Friday, February 19, 2010

Bacchus on the Barrel


Fastelavn/ Carnival


In February when it's Fastelavn it is still common to beat the cat out of the barrel, in the old days it was a real cat, but now the barrel is filled with candy and other good stuff. Each Kindergarten has a celebration on our Fastelavns-Monday, where the children are dressed out and "beat the cat out of the barrel". And a cat-king or a cat-queen is elected.

But earlier were more customs around Fastelavn in Denmark, although most of those customs could not be compared to the customs in Mid- and South Europe, where a whole district or town is celebrating the carnival. A special custom was "Bacchus on the Barrel", especially celebrated in the Danish "South Sea" islands Lolland, Falster, but also at Sjælland, Funen and in South Jutland. This custom had many European common features. Everyone took part in this feast in the village, parish or town, but the custom died out in the late 1930s.

The archives can tell us about it.It was an impressive arrangement, this procession with a fat "Bacchus on the Barrel" . Everyone in the procession had a certain role and was dressed out for this. The rest of the people were busy in treating them with food and drink, when they went from farm to farm to collect money for the great Fastelavn's feast, the great finish of the day. A description of a day like this tells us that they visited 32 farms and then held this great feast, where they danced until sunrise.

In front of the Bacchus- procession was the leader in his officer's uniform with a sabre. After him came the Master of Ceremonies. After them two standard bearers dressed in white tie and tails. Then followed the musicians, the singers and the carriers with garderhuer (like the Queen's Guards), they wore white shirts, decorated with red and blue revenue labels. The carriers had a ladder upon which sat Bacchus, all dressed in white and stuffed with hay to make him look real fat. He sat upon a small barrel with water and splashed water on people, if they came too close.

After this all the other figures came, and all with certain roles to play. "The Summer" was a man dressed in summer-dress and with sun-glasses. When the procession came indoors, he at once opened all the windows, claiming that it was too hot. But "the Winter", who was dressed in fur coat and wooden-soled boots, closed the windows again very quickly and went to sit in the chimney corner because he froze. In the meantime the wheat farmer with his meerschaum-pipe and a long coat with silver buttons bargained about the harvest of the year, and he smoke so much that he was almost covered in tobacco-smoke. The clowns removed all kinds of domestic utensils and gave them back - in return for payment. There was also a knife-grinder and his madam, both in old, ragged clothes. He sang his knife-grinder-song.

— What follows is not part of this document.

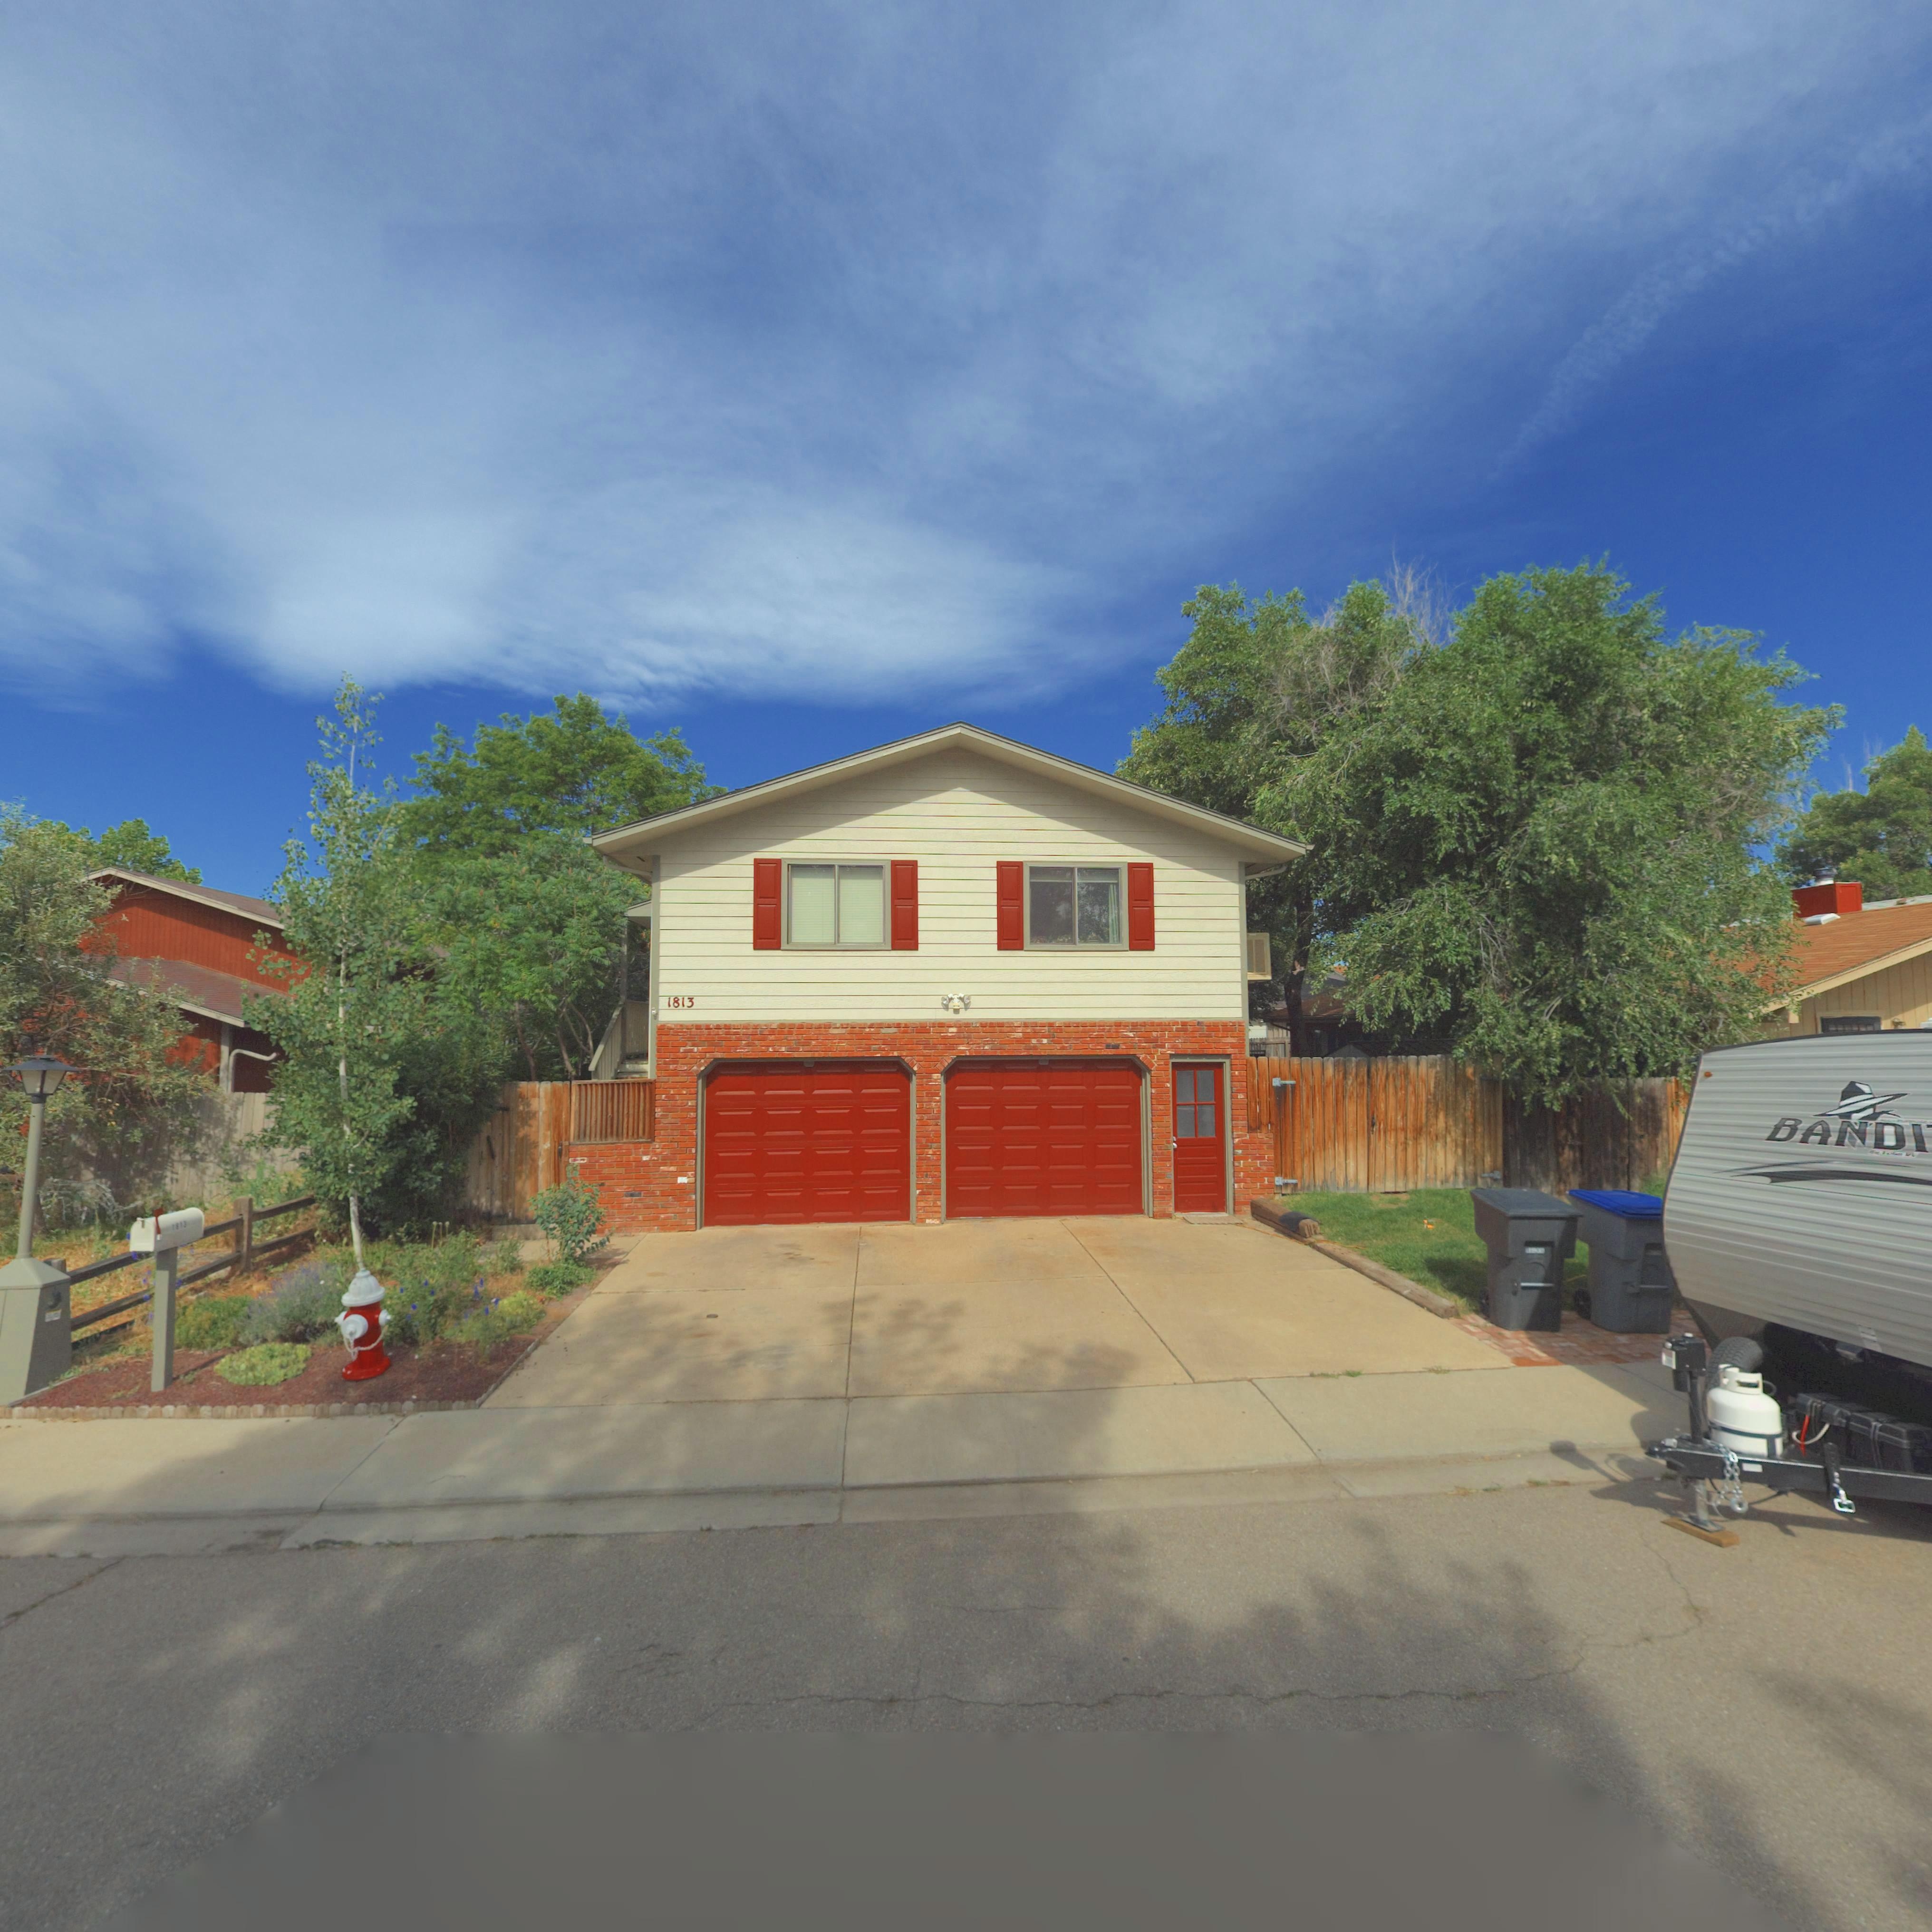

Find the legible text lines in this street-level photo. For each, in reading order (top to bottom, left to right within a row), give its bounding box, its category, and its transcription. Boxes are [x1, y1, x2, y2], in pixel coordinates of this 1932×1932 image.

[667, 996, 695, 1008] StreetNumber: 1813
[171, 1219, 187, 1232] StreetNumber: 1813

When the procession came to a farm the Master of Ceremonies went inside and asked if they might come in, which he said in a special jingle. When they came into the yard, they played music and sang a Fastelavn's-song. The whole company came into the living room and was treated with food and drink, and the Master of Ceremonies thanked host and hostess in a verse. The jester with fool's cap and bell told him to ask if they might come back next year. "Yeah, yeah! mister Barrejads!" said the MC, "let's see, if we live that long". And the company sang another song.



Some of the customs like the man in officer's uniform and the standard bearers belong to rather new customs from the 1800s, but there are variations, which remind about a medieval fool's play. The jester made all kinds of tomfoolery, he hid pots and pans in the most incredible places. There was Jerusalem's shoemaker dressed as a very old man with long white hair; he went along and measured the girls' legs in order to make them high boots. He received money in advance, but they never got any boots. The knife-grinder's madam stole as a raven as soon she came inside. Two people wore a straw-doll named Ole Lukøje (Sandman) ; one of the persons was dressed as a man in top and as a woman in bottom and number two was dressed the other way round. When they came near a water-hole people tried to push the waggon with the straw-doll into the water to make him drown.

In return for the fine treating with food and drink from the people on the farms everyone was invited to the Fastelavn's-party which was held on the last farm, a total-feast, in which the whole village took part. A total-feast like this is characteristic for traditional, primitive societies. When modern times arrived it became difficult to carry through a feast with everyone taking part - so the custom died out.

The rituals in such a feast can be mysterious, but earlier sources make it possible to see dimly the outline of a heathen carnival, which survived up to the present time. The figures from "Bacchus on the Barrel" are all repetitions from the European Carnival traditions. They were all representatives of the local society, of the world around which they depended on, and of outcast-groups, which was neither this nor that. The straw-doll Ole Lukøje (Sandman) shows signs of relations to various personifications of the old year, which has to be drowned or burnt. And the wheat farmer walks around selling his wheat. A sign of spring to come.